The third and fourth videos examine two outcrops of the Gog Quartzite located just east of Sink Lake, Alberta, fairly close to Lake Louise. At least 80 m of the Gog is exposed at the first stop, with mostly 30 to 150 cm thick, trough cross-bedded quartzite beds, usually stacked but sometimes separated by thin mudstone beds. There are also rippled intervals and several horizons with dewatering.
The images below show interbedded trough cross-bedded quartzite and mudstone beds; wave ripples; and dewatering structures.
The fourth video also explores the trace fossil assemblages, showing Arenicolites in loose blocks of Gog Quartzite at Lake Louise. Similar blocks can be found all the way along the Bow River to Calgary (a distance of more than 150 km) and beyond. Arenicolites is a burrow left by marine lug worms, usually found in beach ands very shallow marine settings.
Outcrops at Lake Louise
The area around the iconic Lake Louise is comprised primarily of Cambrian deposits. The mountain ridges on the west side of the lake include the Gog Quartzite, while cliff exposures make for great climbing as well as exposing some wonderful sedimentary structures. These include small, contorted slumps and trough cross-beds (see first two photos below).
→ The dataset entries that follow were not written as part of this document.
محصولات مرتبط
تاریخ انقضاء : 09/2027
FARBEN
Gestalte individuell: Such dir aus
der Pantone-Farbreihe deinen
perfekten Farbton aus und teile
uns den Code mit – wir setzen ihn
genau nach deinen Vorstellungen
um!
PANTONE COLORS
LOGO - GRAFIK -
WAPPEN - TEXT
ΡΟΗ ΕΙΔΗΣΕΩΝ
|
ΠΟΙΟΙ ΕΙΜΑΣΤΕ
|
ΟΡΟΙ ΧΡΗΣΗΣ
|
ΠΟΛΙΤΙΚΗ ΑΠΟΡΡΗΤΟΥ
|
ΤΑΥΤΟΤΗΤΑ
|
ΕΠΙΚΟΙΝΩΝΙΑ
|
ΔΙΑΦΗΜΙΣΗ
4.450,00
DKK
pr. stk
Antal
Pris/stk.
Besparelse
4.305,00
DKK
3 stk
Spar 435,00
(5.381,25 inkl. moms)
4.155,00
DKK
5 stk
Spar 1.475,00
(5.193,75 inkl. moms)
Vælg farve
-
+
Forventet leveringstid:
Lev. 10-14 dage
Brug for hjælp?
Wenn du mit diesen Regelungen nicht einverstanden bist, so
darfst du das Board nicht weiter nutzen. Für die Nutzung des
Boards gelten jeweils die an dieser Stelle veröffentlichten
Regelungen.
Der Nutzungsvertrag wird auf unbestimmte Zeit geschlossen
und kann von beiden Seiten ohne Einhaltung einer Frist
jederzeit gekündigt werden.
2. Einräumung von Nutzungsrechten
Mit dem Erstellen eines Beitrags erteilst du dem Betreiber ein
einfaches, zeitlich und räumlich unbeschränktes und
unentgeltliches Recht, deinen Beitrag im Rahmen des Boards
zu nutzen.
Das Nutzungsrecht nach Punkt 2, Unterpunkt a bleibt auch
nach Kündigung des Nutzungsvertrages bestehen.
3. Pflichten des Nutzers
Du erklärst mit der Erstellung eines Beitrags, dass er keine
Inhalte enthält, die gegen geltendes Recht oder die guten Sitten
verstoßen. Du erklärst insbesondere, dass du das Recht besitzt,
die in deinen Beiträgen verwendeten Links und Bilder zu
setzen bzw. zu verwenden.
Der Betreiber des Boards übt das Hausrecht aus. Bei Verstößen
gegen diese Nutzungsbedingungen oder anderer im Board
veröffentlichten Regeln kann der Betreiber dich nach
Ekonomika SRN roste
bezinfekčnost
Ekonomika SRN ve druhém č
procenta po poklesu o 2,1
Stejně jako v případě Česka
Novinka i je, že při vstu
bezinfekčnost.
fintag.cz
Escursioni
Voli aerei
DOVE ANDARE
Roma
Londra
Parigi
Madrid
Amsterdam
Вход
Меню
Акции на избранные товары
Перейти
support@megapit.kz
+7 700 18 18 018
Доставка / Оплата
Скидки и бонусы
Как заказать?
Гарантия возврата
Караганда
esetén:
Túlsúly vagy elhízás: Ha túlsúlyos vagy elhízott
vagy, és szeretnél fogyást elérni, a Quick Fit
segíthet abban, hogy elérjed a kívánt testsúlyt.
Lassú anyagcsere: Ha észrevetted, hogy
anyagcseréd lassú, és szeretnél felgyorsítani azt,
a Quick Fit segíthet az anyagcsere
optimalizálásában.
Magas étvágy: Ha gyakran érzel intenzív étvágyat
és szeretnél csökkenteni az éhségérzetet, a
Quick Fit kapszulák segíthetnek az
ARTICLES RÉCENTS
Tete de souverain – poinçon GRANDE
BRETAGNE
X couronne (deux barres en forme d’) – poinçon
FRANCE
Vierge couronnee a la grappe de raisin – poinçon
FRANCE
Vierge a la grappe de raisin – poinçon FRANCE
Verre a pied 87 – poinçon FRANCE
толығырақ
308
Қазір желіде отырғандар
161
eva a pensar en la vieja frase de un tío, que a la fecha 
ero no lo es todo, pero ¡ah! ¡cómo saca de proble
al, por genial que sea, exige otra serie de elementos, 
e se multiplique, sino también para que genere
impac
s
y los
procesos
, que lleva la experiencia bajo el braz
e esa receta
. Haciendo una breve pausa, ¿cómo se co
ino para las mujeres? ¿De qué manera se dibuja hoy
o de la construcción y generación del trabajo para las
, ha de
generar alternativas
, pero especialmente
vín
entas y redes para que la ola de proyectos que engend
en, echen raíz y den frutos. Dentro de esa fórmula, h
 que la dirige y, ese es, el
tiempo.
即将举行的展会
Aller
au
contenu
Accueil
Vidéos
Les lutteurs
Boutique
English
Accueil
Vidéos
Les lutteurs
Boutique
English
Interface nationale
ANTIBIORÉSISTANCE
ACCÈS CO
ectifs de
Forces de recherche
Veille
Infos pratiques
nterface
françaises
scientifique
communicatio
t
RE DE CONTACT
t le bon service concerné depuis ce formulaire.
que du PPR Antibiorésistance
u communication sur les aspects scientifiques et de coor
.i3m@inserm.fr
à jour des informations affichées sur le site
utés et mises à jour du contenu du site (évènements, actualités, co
Trace fossils can also be found in situ in the Gog Quartzite at Lake Louise, including Skolithos. These vertical burrows form what is colloquially known as pipe rock (see photo at top right below), and characterize beach and shallow marine, high energy deposits. The burrows often act as conduits for groundwater or other fluids. Trilobite burrows and resting traces can also be found at Lake Louise (bottom two images below).
Summary
The Gog Quartzite provides a very three-dimensional window into the subsurface carbon sequestration reservoirs of Alberta and Saskatchewan. They also allow us to examine the sedimentary structures and to interpret the depositional settings to a high level of detail, critical when evaluating subsurface deposits as potential CCS targets. For example, the change in properties from proximal to distal coastal/tidal settings can lead to better preservation of feldspars and later clogging of pore spaces by clays (Herbers 2023). The thick, extensive exposures give a feel for the great extent of the Cambrian quartzites in the subsurface and truly allow one to “touch the reservoir”. It only remains to be seen whether the Gog Quartzite joins the Basal Cambrian Sandstone and Deadwood Formations as Alberta’s next CCS reservoir.
Thank you to Candice Schultz and the Canadian Society for Evolving Energy for all their support with this project, which is ongoing.